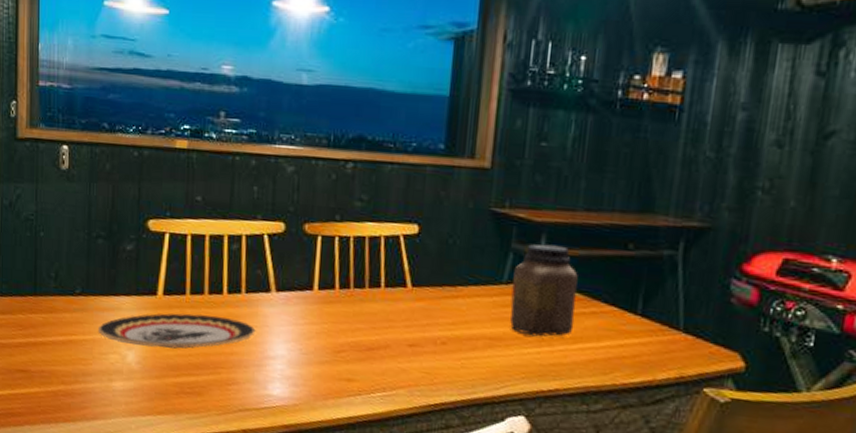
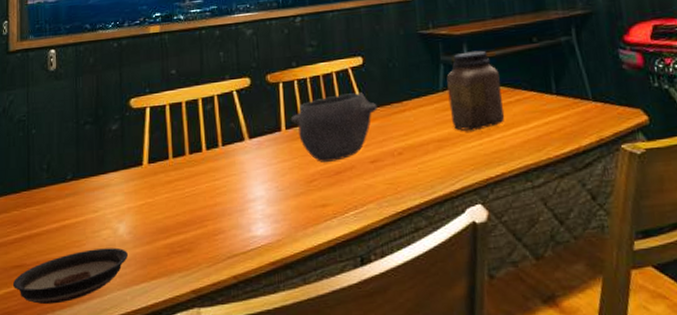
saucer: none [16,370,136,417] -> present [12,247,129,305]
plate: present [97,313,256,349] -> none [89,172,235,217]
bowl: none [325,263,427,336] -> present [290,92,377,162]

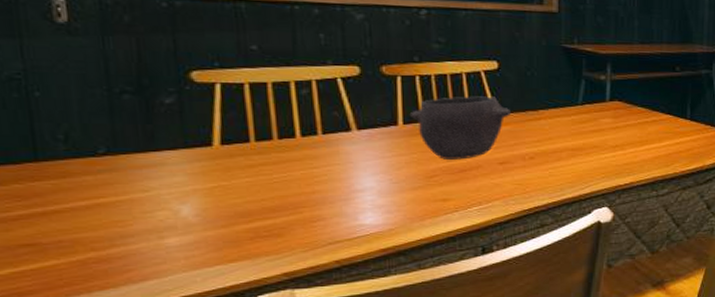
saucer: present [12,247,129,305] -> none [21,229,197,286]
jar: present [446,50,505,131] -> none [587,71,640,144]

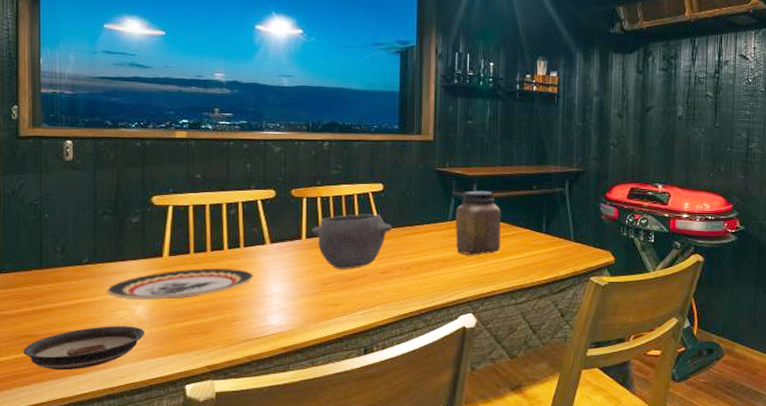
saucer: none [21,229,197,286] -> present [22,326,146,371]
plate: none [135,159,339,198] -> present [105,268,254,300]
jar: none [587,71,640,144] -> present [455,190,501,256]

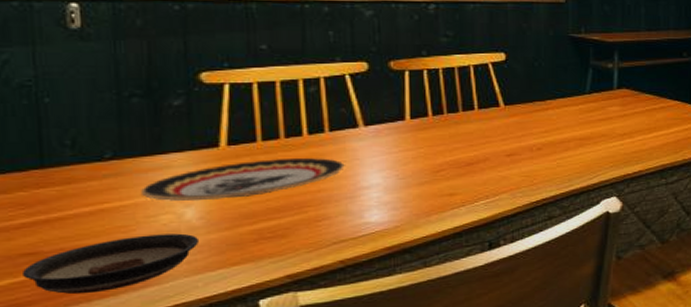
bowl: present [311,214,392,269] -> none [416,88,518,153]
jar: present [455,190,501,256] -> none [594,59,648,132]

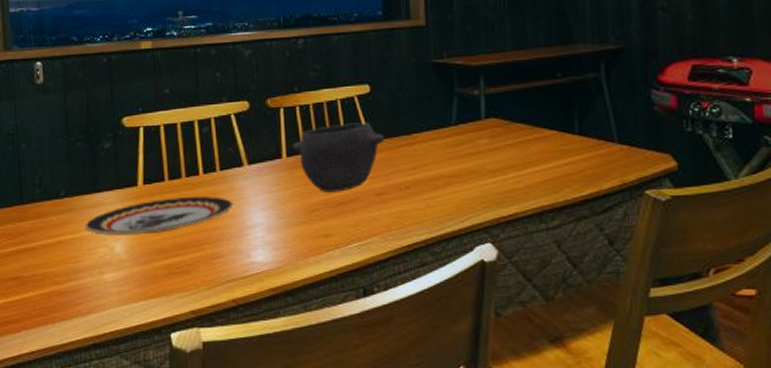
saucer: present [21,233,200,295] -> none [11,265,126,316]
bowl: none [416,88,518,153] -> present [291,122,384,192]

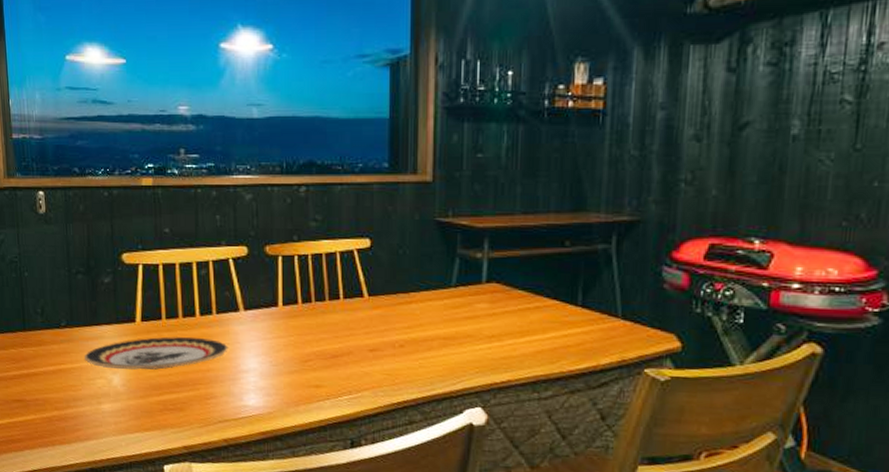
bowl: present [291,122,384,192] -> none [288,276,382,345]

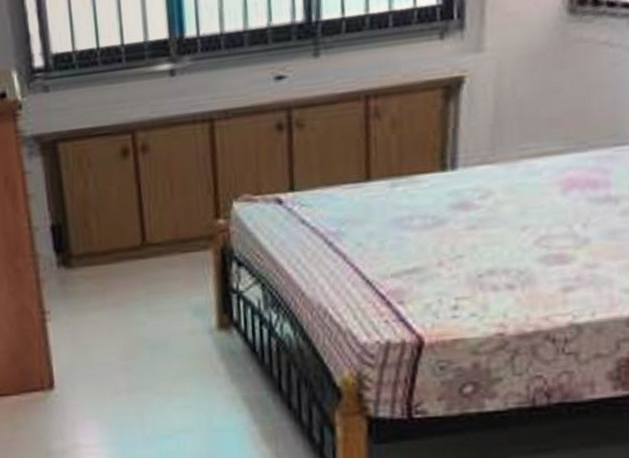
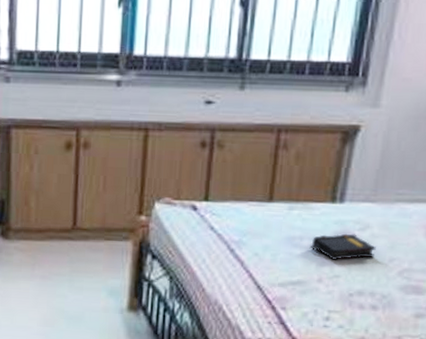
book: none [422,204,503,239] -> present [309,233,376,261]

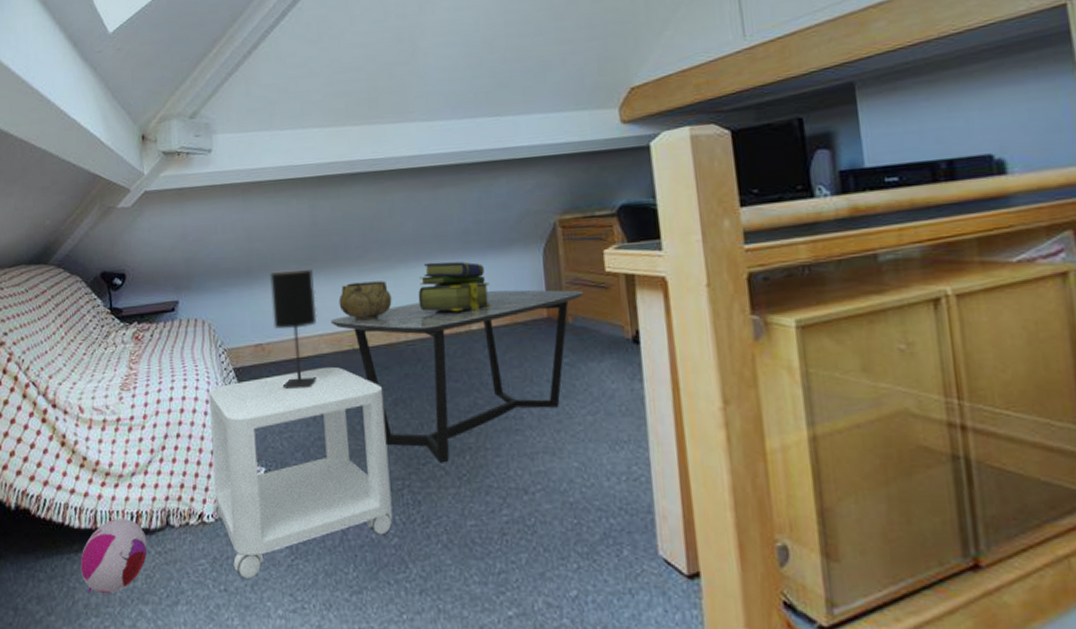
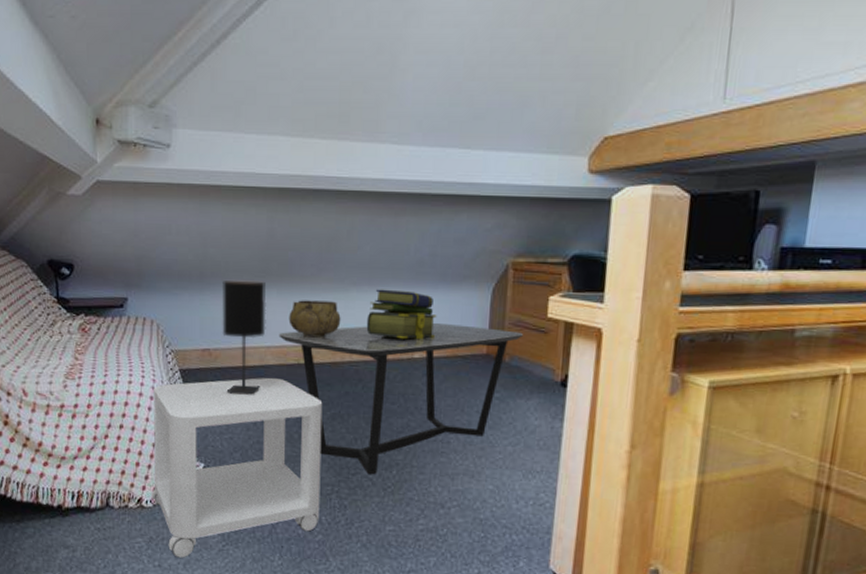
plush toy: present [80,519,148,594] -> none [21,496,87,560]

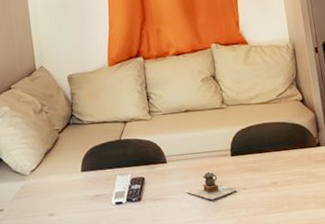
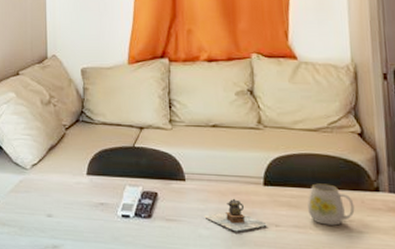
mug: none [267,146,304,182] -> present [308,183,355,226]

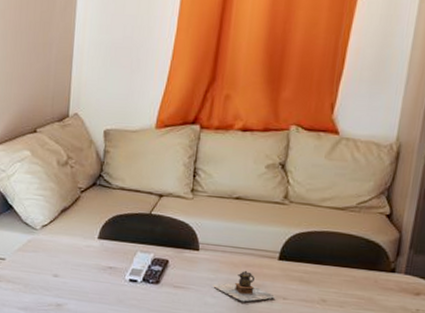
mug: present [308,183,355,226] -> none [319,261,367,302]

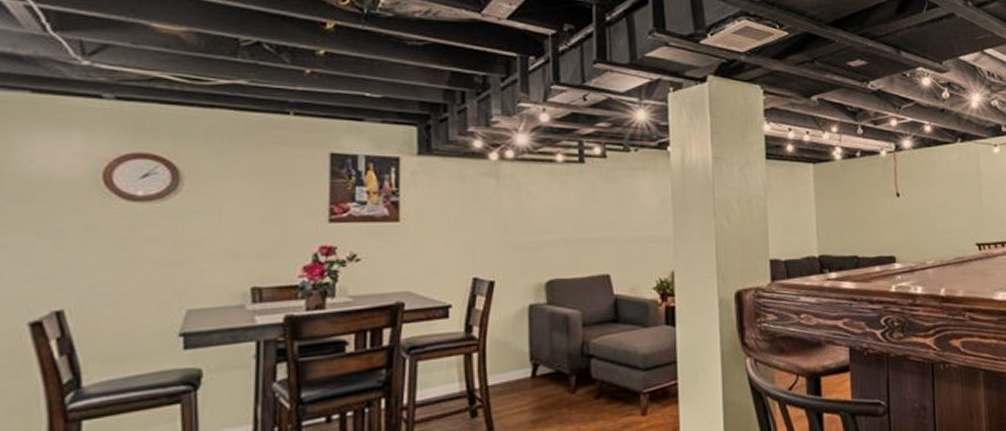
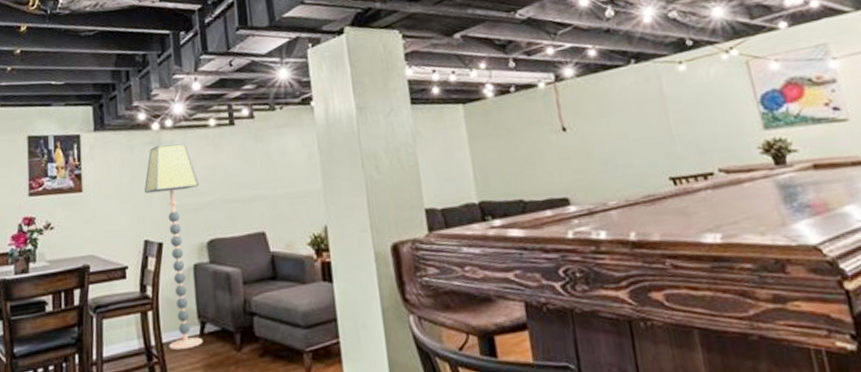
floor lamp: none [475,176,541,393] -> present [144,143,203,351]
======
Your assignment: In the listing above, find the line containing "saucer: present [12,247,129,305]" and the line containing "book: none [422,204,503,239]", then print exactly those two lines and every line between them, minus the pictures.

Task result:
saucer: present [12,247,129,305] -> none [21,229,197,286]
jar: present [446,50,505,131] -> none [587,71,640,144]

saucer: none [21,229,197,286] -> present [22,326,146,371]
plate: none [135,159,339,198] -> present [105,268,254,300]
jar: none [587,71,640,144] -> present [455,190,501,256]

bowl: present [311,214,392,269] -> none [416,88,518,153]
jar: present [455,190,501,256] -> none [594,59,648,132]

saucer: present [21,233,200,295] -> none [11,265,126,316]
bowl: none [416,88,518,153] -> present [291,122,384,192]

bowl: present [291,122,384,192] -> none [288,276,382,345]

book: none [422,204,503,239] -> present [309,233,376,261]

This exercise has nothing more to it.